February 17, 2012 02:19 AM
 

USDA's Joint Ag Weather Facility says on the Plains, rain is returning to parts of Texas, where sustained heavy precipitation is still needed to eradicate record-setting drought. "Meanwhile, mild, dry weather covers the northern and central Plains," USDA says.

In the West, USDA says near- to below-normal temperatures persist. "A frost advisory is in effect again this morning across parts of California's San Joaquin Valley," USDA reports. Precipitation associated with a developing storm system is confined to southern portions of Arizona and New Mexico, as most of the West continues to brace for drought development or intensification and the prospect of significantly below-normal spring and summer runoff, according to USDA.

In the Corn Belt, USDA says mild, mostly dry weather prevails. "From the Ohio Valley into the lower Great Lakes region, soggy soils and frequent freeze-thaw cycles remain a concern with respect to the soft red winter wheat crop," USDA reports.

In the South, USDA reports a broken band of showers stretches from Texas to northern Florida. "The rain across the Deep South is providing beneficial moisture for pastures and winter grains," USDA says. However, most of Florida's peninsula remains extremely dry, USDA adds, resulting in heavy irrigation demands for citrus and other winter crops.

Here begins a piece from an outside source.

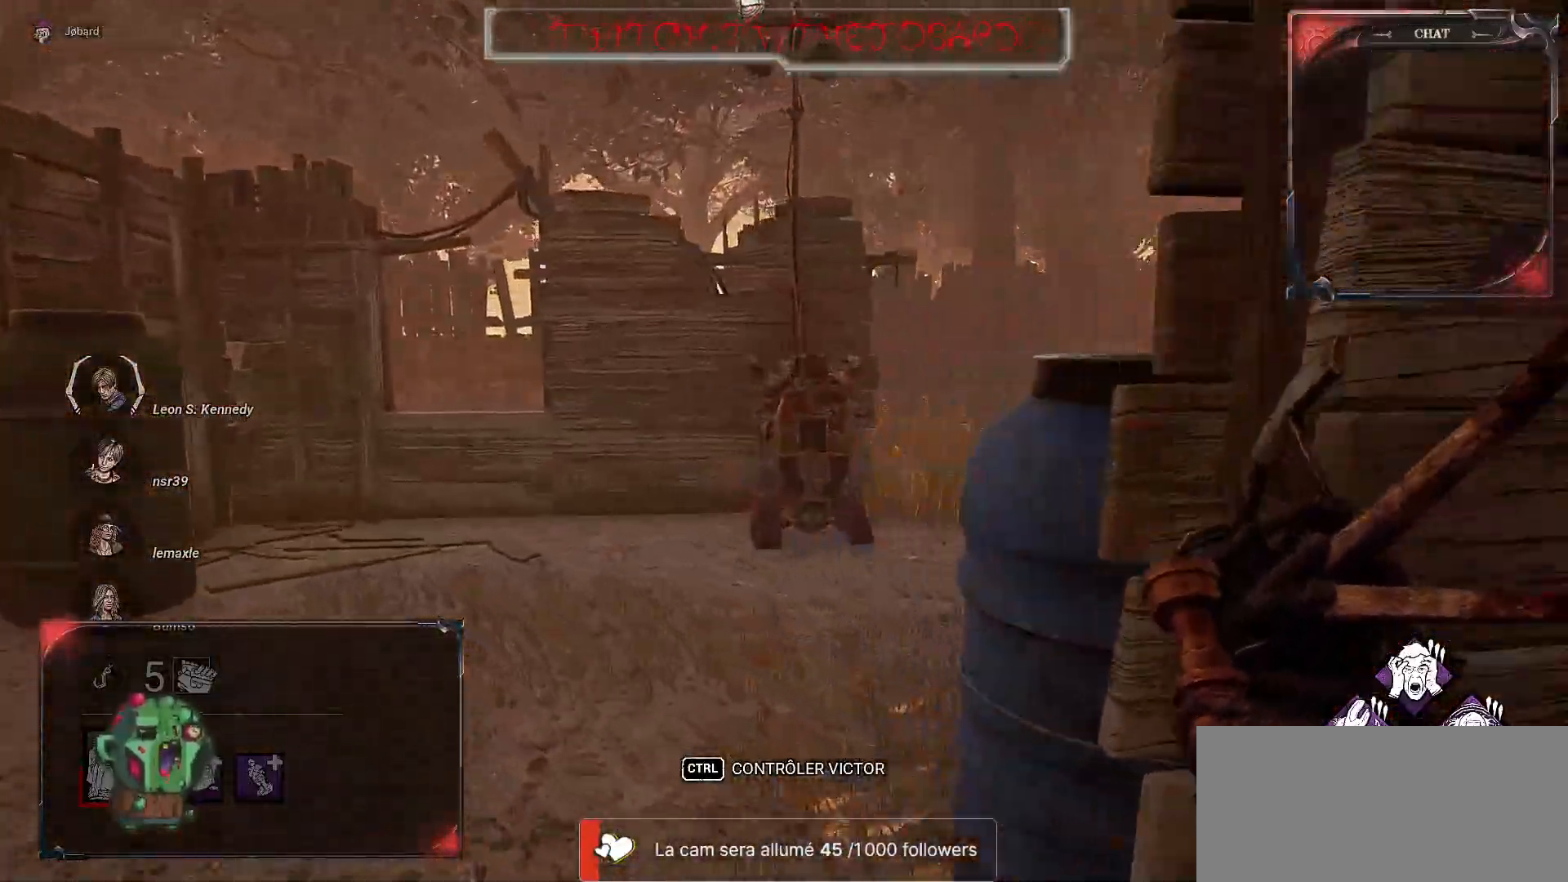
{"keys": ["z"], "mouse": [], "events": [[33, "q", "up"]]}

USDA's outlook says a developing storm over the Rio Grande Valley will reach the western and central Gulf Coast states on Saturday and the southern Mid-Atlantic Coast on Sunday. "Storm-total rainfall of 2 to 4 inches will provide drought relief from eastern Texas to the Carolinas, but only light rain will dampen Florida’s peninsula," USDA says. Farther north, it is becoming increasingly likely that heavy, wet snow will fall on Sunday from the central Appalachians to the Mid- Atlantic Coast, according to USDA. "Elsewhere, late-week precipitation will spread from the Pacific Northwest to the Intermountain West, with significant snow possible at higher elevations. However, little or no precipitation will fall in California," USDA explains.